Além dos últimos estudos, há o debate em torno da solidão da mulher negra, de como ela é excluída, desde a infância, quando, por exemplo, é alvo de apelidos carregados de racismo, até a fase adulta, quando rejeitada pelos companheiros, abandonada com os filhos, vítima de violência doméstica. Em “A mulher negra na sociedade brasileira”, Lélia fala de como as jovens negras que exercem a profissão de mulata "são manipuladas, não só como objetivos sexuais, mas como provas concretas da 'democracia racial' brasileira", e que elas não percebem "que constituem uma nova interpretação do ditado racista: 'preta pra cozinhar, mulata pra fornicar e branca pra casar'".
 

Se a Baixada Fluminense, região que reúne 13 municípios e quase quatro milhões de habitantes, tem um número expressivo de negros e pobres, por que há pouca ou nenhuma política pública para as mulheres negras? Há pesquisas feitas diretamente com elas? Os gestores sabem quais são suas principais necessidades? Onde estão esses dados? Há pesquisas feitas com mulheres negras e lésbicas? As pastas voltadas para mulheres não contemplam a especificidade da mulher negra.
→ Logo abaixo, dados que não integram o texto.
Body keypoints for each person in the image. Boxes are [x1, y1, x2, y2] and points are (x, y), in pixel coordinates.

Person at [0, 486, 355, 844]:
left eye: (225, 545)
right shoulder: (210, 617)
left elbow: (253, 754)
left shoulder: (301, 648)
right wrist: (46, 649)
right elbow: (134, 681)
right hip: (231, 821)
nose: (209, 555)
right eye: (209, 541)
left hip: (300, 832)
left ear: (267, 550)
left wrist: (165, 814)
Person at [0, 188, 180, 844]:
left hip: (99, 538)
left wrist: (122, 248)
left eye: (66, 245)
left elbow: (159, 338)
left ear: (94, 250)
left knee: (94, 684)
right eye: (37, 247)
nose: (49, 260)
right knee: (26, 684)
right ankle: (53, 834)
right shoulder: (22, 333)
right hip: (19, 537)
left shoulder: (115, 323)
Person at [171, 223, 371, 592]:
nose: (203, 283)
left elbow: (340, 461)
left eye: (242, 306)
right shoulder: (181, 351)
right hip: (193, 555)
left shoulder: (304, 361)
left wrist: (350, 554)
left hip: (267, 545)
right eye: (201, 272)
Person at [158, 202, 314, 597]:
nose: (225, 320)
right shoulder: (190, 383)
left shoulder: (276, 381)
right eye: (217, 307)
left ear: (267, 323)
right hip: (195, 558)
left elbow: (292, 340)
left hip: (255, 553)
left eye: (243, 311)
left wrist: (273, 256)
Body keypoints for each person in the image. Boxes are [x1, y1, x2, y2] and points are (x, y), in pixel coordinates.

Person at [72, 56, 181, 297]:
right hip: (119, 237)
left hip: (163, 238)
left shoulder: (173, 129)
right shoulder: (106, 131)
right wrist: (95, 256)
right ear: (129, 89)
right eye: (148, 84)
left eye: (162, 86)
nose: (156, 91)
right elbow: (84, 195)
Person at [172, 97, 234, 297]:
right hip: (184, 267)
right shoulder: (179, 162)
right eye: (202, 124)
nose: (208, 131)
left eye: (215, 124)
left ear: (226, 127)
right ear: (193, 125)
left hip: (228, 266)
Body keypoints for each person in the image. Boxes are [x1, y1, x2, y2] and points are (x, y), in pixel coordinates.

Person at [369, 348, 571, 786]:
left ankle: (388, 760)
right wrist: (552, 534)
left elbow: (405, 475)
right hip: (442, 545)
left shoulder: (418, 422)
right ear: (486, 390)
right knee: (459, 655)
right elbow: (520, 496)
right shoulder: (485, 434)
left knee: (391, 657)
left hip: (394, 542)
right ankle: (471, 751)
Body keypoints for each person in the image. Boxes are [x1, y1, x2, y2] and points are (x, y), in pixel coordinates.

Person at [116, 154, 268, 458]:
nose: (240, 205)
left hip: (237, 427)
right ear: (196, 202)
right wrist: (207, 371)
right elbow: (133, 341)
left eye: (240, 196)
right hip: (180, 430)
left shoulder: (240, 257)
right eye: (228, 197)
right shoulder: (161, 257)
As ações que vemos partem, na maioria das vezes, de movimentos sociais.
 

Faltam a essas mulheres programas de renda, atendimento psicológico, social, de saúde — 55,8% das mulheres negras brasileiras estão acima do peso, 27,4% têm hipertensão (brancas têm 26,2%) e 9,3% têm diabetes (brancas têm 7,7%), segundo a pesquisa Vigitel População Negra, do Ministério da Saúde. Olhar e criar políticas públicas para as mulheres negras não é negligenciar mulheres brancas, tampouco gerar uma separação. É, sim, retirar esse segmento das últimas posições de rankings sociais.